Darker Than The Deepest Sea: The Search For Nick Drake
Nick Drake was tailor-made for cultdom — a broodingly handsome man whose fragile, gloomy music wouldn’t find much of an audience until years after his death at age 26. That he famously predicted this outcome in “Fruit Tree” (“Safe in your place, deep in the earth/That’s when they’ll know what you were really worth,” sentiments which author Trevor Dann calls “almost [Drake’s] mission statement”) only added to his appeal.
Dann tries to unravel the enigma of Nick Drake, and if he only partially succeeds, that’s more due to Drake himself being an enigma even to his closest friends throughout his short life.
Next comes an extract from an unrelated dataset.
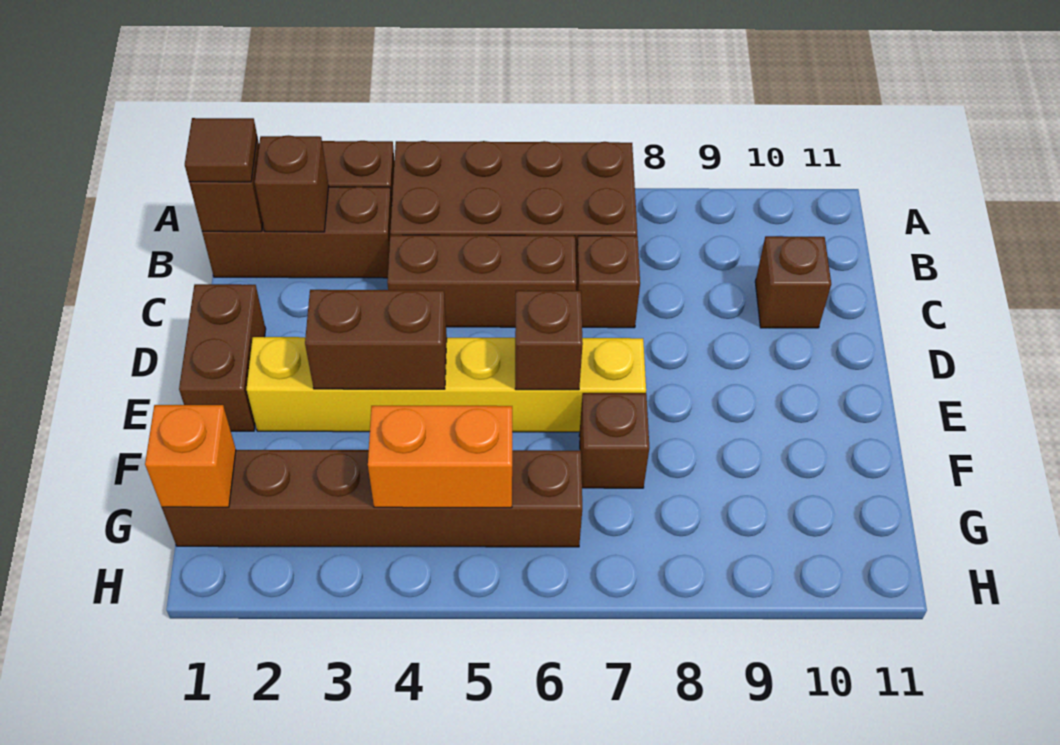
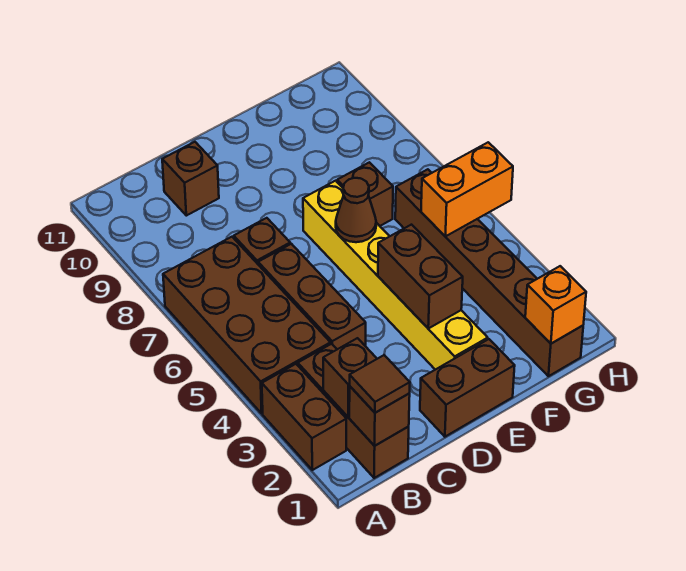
brown 1x1 brick [515,290,583,390] -> brown 1x1 cone [336,178,376,242]
orange 1x2 brick [368,406,512,508] -> orange 1x2 brick turned to [421,142,513,236]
Dann follows Drake’s path from his birth in India, his privileged childhood in the idyllic village of Tanworth-in-Arden, Warwickshire, his days at Cambridge where he took his first steps into the music world, and his post-college spiral into a fatal depression.
His account is embellished by plenty of interviews with those who knew and/or worked with Drake, from teachers and friends to producer Joe Boyd to admirers such as Robyn Hitchcock. He also delves into the kind of detail that a rabid fan can appreciate, giving step-by-step directions to Drake’s dorm room in Cambridge, for example, and noting that a park bench where Drake was photographed sitting “has now been removed.”
But there are times when you wish for a bit more detail, as when Dann makes cryptic references to a traumatic childhood sexual experience Drake may have undergone, but gives no further details, beyond saying it would “irresponsible” to comment on “unsubstantiated rumors.” There’s also a tantalizing description of Drake and his university friends running into the Rolling Stones while in Marrakech and sharing a “quite interesting” conversation with them. As Dann interviewed one of Drake’s friends who was present, you wish he’d pushed to find out more about this particular conversation. Quibbles, perhaps, but for a book that takes its care in examining every step of Drake’s life, not unreasonable to mention.
Dann’s back to digging in when examining Drake’s death, which was believed to be a suicide but possibly could have been an accident as well. And it’s intriguing to look back at a time when record companies weren’t totally lashed to hype: The press release promoting Drake’s last album, Pink Moon, wasn’t afraid to note, “His first two albums haven’t sold a shit.” A discography critiques every released track (and some unreleased ones as well).